Somos, en la media luz del amanecer, un submarino fantasma. El ruido de las olas que debajo de nosotros lamen las cámaras de inmersión parece venir desde lejos. También el sonido de la proa golpeando contra el agua se oye sordamente. Sobre el agua se deposita la niebla, que poco a poco se despedaza en hilachas. Da la sensación de que el agua humeara. El viento se filtra sin producir ruido alguno.
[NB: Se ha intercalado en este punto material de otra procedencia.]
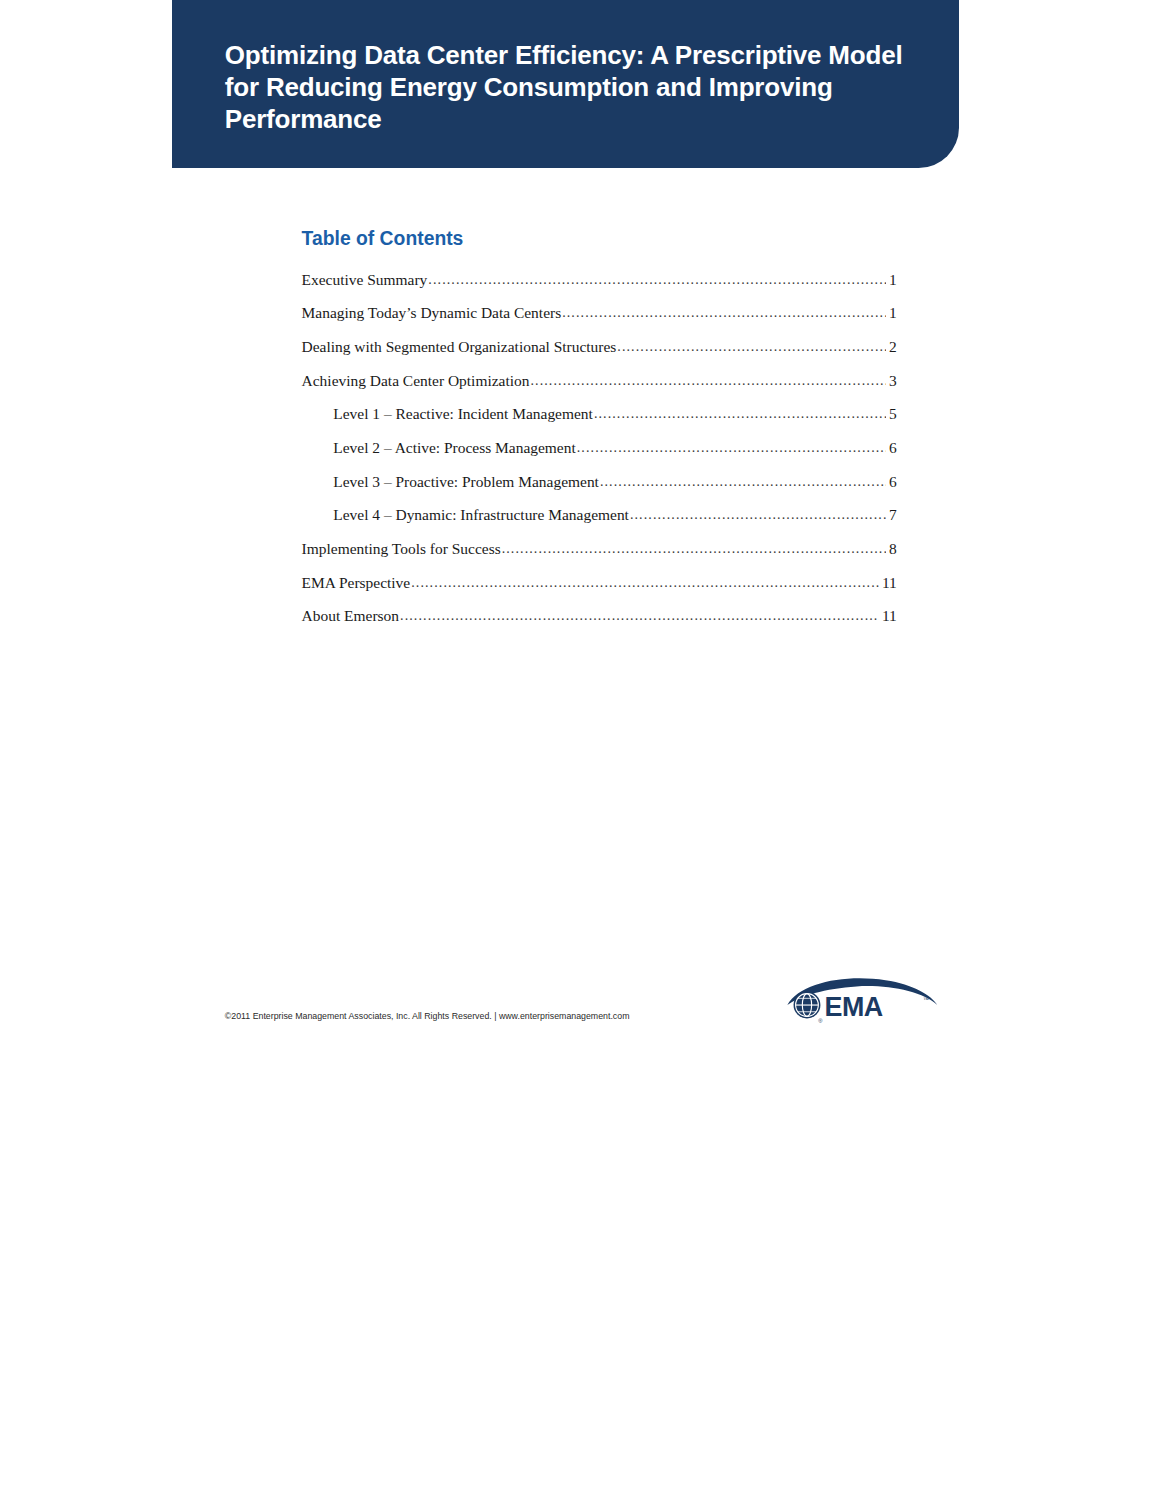Optimizing Data Center Efficiency: A Prescriptive Model for Reducing Energy Consumption and Improving Performance
Table of Contents
Executive Summary ........................................................................................................................................... 1
Managing Today’s Dynamic Data Centers ........................................................................................................................................... 1
Dealing with Segmented Organizational Structures ........................................................................................................................................... 2
Achieving Data Center Optimization ........................................................................................................................................... 3
Level 1 – Reactive: Incident Management ........................................................................................................................................... 5
Level 2 – Active: Process Management ........................................................................................................................................... 6
Level 3 – Proactive: Problem Management ........................................................................................................................................... 6
Level 4 – Dynamic: Infrastructure Management ........................................................................................................................................... 7
Implementing Tools for Success ........................................................................................................................................... 8
EMA Perspective ........................................................................................................................................... 11
About Emerson ........................................................................................................................................... 11
©2011 Enterprise Management Associates, Inc. All Rights Reserved. | www.enterprisemanagement.com
EMA ® ™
Poco a poco se levanta la niebla, el amanecer llega. El mar tirita, al contacto de la primera luz de la mañana.

El segundo oficial se dirige al ojo de la torre:

—¡Al comandante: comienza el amanecer! ¡Al navegante: oportunidad de medir las estrellas!

Las nubes se incendian, de pronto; en un instante, todo el cielo del Este se enrojece. Luz color de amatista se filtra desde el horizonte. Rojo, y debajo de las nubes, violeta. El cielo entra en turbulencia. El mar es una sola brasa.

Por fin nace el sol por encima del horizonte. Por un momento, el cielo adquiere una tonalidad verdosa que en seguida se transforma en un azul grisáceo, más pálido en las cercanías del horizonte. Al tiempo que el sol asciende, las nubes van perdiendo brillantez, así como el agua vuelve a tomar su oscura coloración. Sobre la superficie mate, líneas de espuma blanca.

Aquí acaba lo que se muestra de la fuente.